Despite stringent regulatory environment and the unprecedented macroeconomic uncertainties caused by the coronavirus pandemic, Nigerian banks have generated more returns for their shareholders than most of their peers in emerging and frontier markets.
According to recent report by Chapel Hill Denham Limited, GTBank’s return on equity (ROE) of 27.1 percent is materially higher than the emerging/frontier market (EFM) average of 15.3 percent.
GTBank’s ROE is even higher than the returns of CIB of Egypt, (24.30%); First Rand (South Africa ) 24.10 percent; Equity (Kenya) 21.90 percent; Banca (Romania), 21.70 percent; KCB (Kenya),) 20.70 percent; VTB (Russia) 20.30 percent; ITAU (Brazil) 19.90 percent; QNB (Quarter )19.0 percent, and Malayan (Malaysia) 10.40 percent.
According to the report, Zenith Bank, Stanbic IBTC Holdings, Access Bank, and United Bank for Africa, have ROEs of 23.80 percent, 23.30 percent, 17.80 percent, and 16.20 percent, respectively, which exceeds EFM average ROE of 15.30 percent.
Return on equity (ROE) measures how effectively management is using a company’s assets to create profits.
As a shortcut, investors can consider a ROE near the long-term average of the S&P 500 (14%) as an acceptable ratio, and anything less than 10 percent as poor.
In the last six years, Nigerian largest banks have consistently magnified earnings even amid macroeconomic headwinds that plunge the economy in a tailspin.
For instance, currency devaluations created dollar denominated assets that earned them foreign exchange gains. Also, they packed their money in short-term government securities when yields were high to realise income from treasury bills that underpinned earnings.
Analysts are of the belief that the adoption of a holding company structure such as asset management and insurance business combined with an excellent risk management strategy would continue to be major drivers of earnings.
In 2019, Access Bank acquired beleaguered Diamond Bank to emerge the largest lender by total assets and customers, paving the way for it to compete in the retail market.
“Notably, the retail digital lending has continued to gain momentum, with 107 percent and 129 percent growth in transaction count and volume, respectively, achieved in full year (FY-19),” note analysts at Chapel Hill Denham.
“We believe a bank with this strong retail play has a robust growth outlook and should be appropriately priced by the market,” according to the analysts.
Nigeria banks have cheaper valuation and better with returns relative to global peers, which means this is the time for investors to buy these stocks and make money in a period of economic recovery.
Kenyan banks for instance are trading on a P/B of 1.6x vs. 0.7x for Nigeria, according to Chapel Hill Denham.

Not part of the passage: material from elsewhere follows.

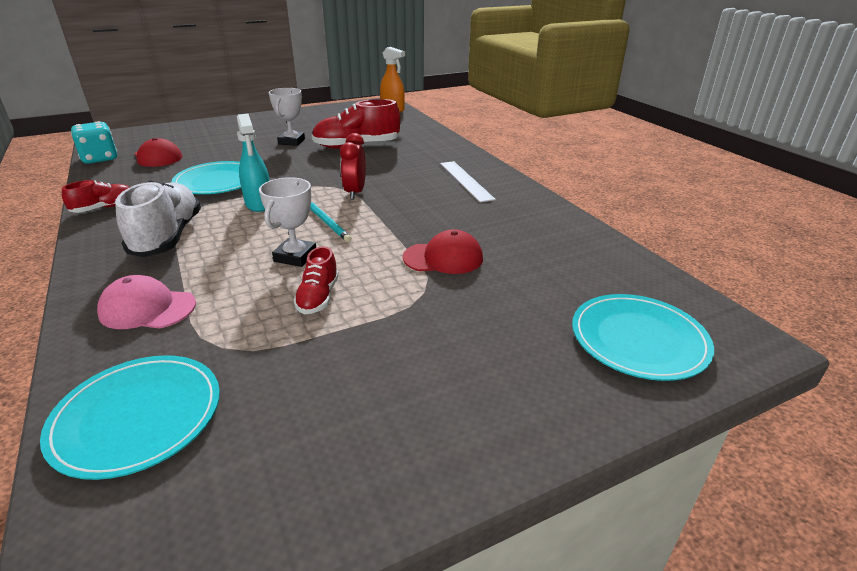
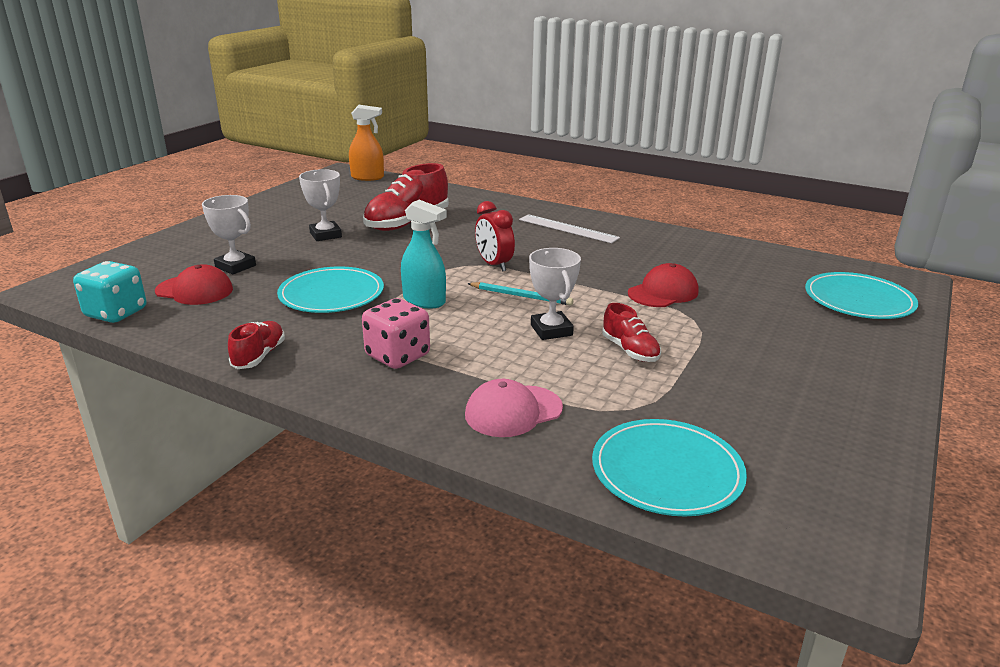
camera: 35 degrees left, 5 degrees down
white shoe [115,180,201,257] -> pink dice [362,298,430,369]
none -> white trophy [202,195,256,274]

Nigerian banks have more to worry about at the moment as the coronavirus pandemic and collapse of global oil price triggered currency devaluation, thus exposing them to more risk.
The World Bank disclosed in its latest World Bank Nigeria Development Update that Nigerian banks are now faced with serious risks of destabilisation, no thanks to what was aptly described as “the COVID-19 shock.”
The World Bank stated in the report that the pandemic could erode the generally positive performance recorded by the banks in 2019.
The Bank added that in specific terms, there was the risk of resurgence in banks’ non-performing loans (NPLs), especially as it pertained to loan exposure to the country’s gas sector.